Job 1:
In the records below, how many lines contain the word "True"? Matching is case-sensitive, and the reply should be only the number.

Text shown:

________________________

You could achieve the effect of generators manually by writing your
own class and storing all the local variables of the generator as
instance variables.  For example, returning a list of integers could
be done by setting \code{self.count} to 0, and having the
\method{next()} method increment \code{self.count} and return it.
However, for a moderately complicated generator, writing a
corresponding class would be much messier.
\file{Lib/test/test_generators.py} contains a number of more
interesting examples.  The simplest one implements an in-order
traversal of a tree using generators recursively.

\begin{verbatim}
# A recursive generator that generates Tree leaves in in-order.
def inorder(t):
    if t:
        for x in inorder(t.left):
            yield x
        yield t.label
        for x in inorder(t.right):
            yield x
\end{verbatim}

Two other examples in \file{Lib/test/test_generators.py} produce
solutions for the N-Queens problem (placing $N$ queens on an $NxN$
chess board so that no queen threatens another) and the Knight's Tour
(a route that takes a knight to every square of an $NxN$ chessboard
without visiting any square twice).

________________________

Job 2:
Rewrite everything in the generators passage from "Two other examples" down to "any square twice).", putting "tile" wherever "square" appears.

Given records:
________________________

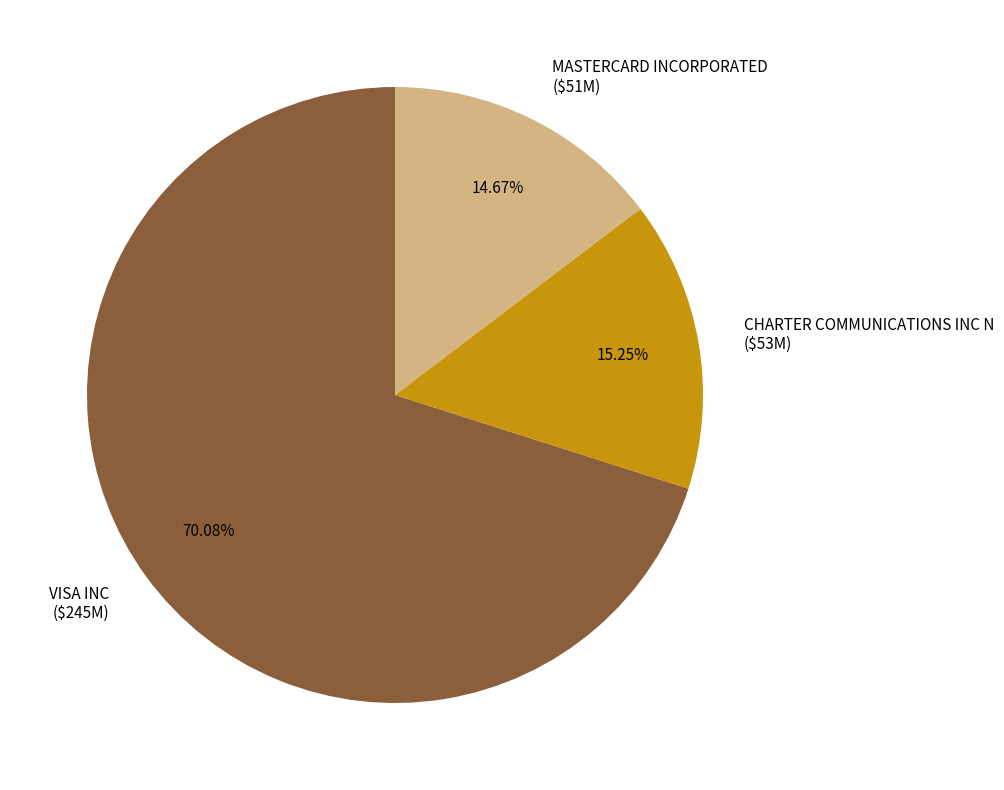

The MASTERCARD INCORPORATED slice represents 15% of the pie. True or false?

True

________________________

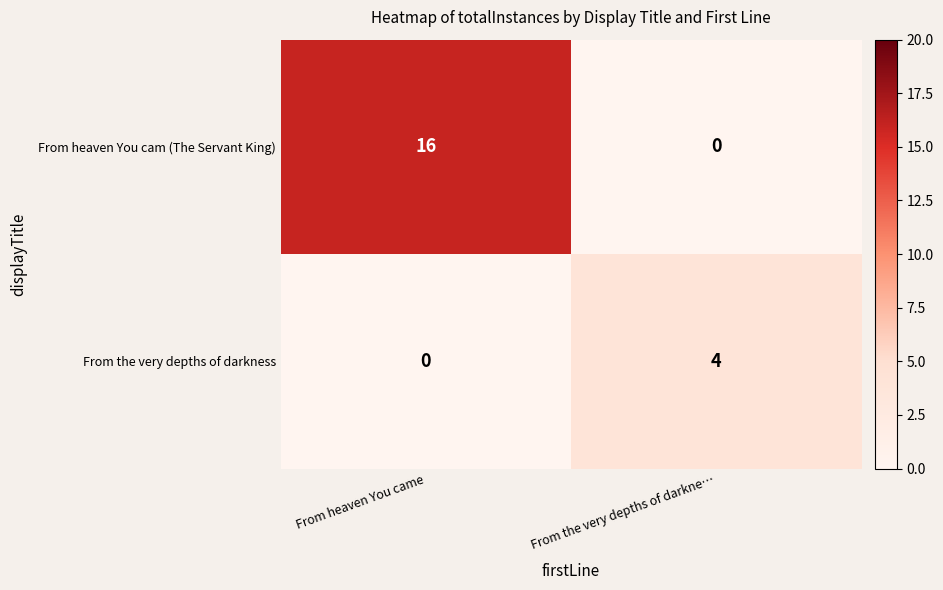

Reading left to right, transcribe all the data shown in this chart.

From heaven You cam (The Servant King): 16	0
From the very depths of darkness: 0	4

________________________

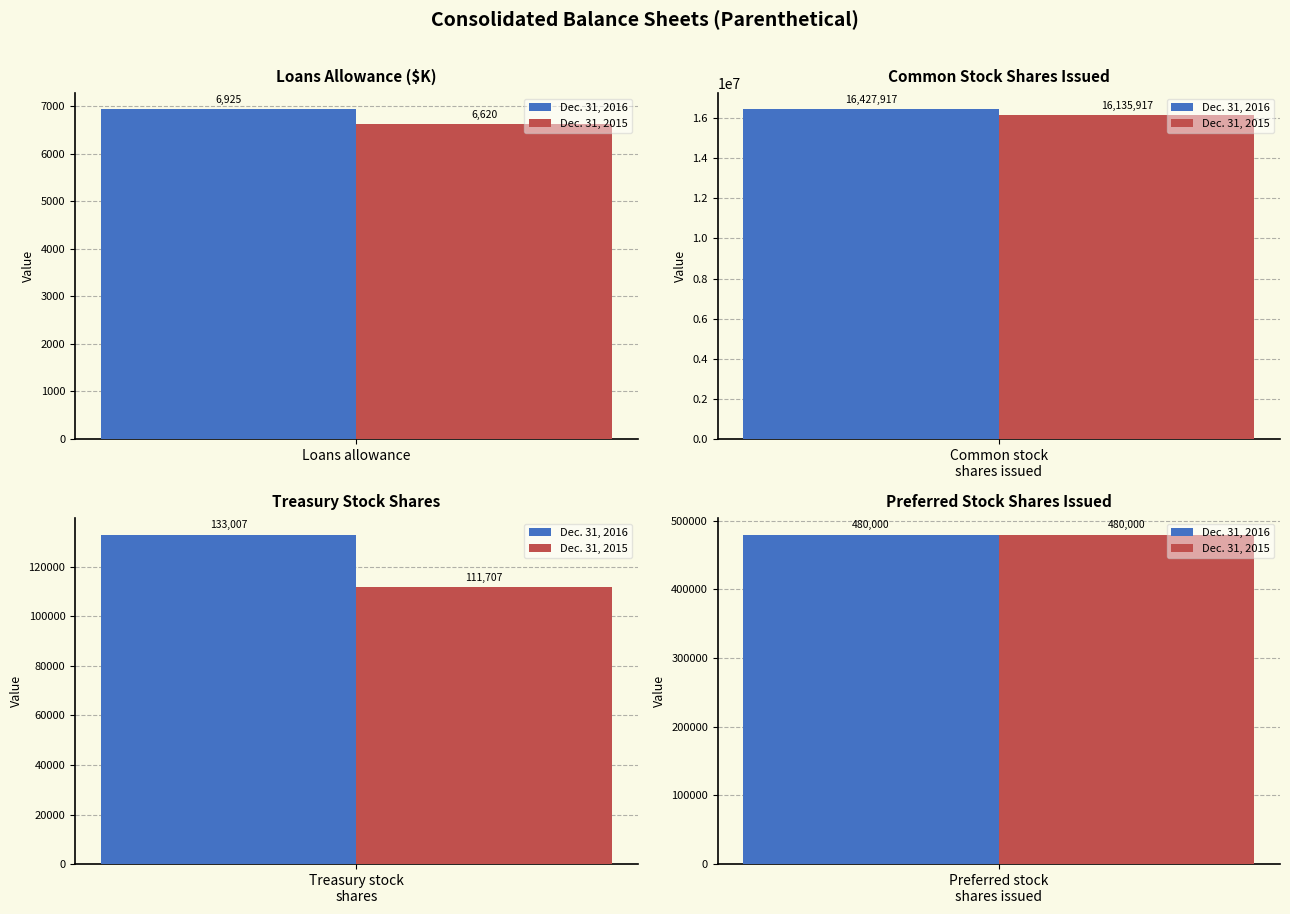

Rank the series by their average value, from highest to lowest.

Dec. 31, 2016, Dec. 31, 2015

________________________

Your solution 1:
2

Your solution 2:
Two other examples in \file{Lib/test/test_generators.py} produce
solutions for the N-Queens problem (placing $N$ queens on an $NxN$
chess board so that no queen threatens another) and the Knight's Tour
(a route that takes a knight to every tile of an $NxN$ chessboard
without visiting any tile twice).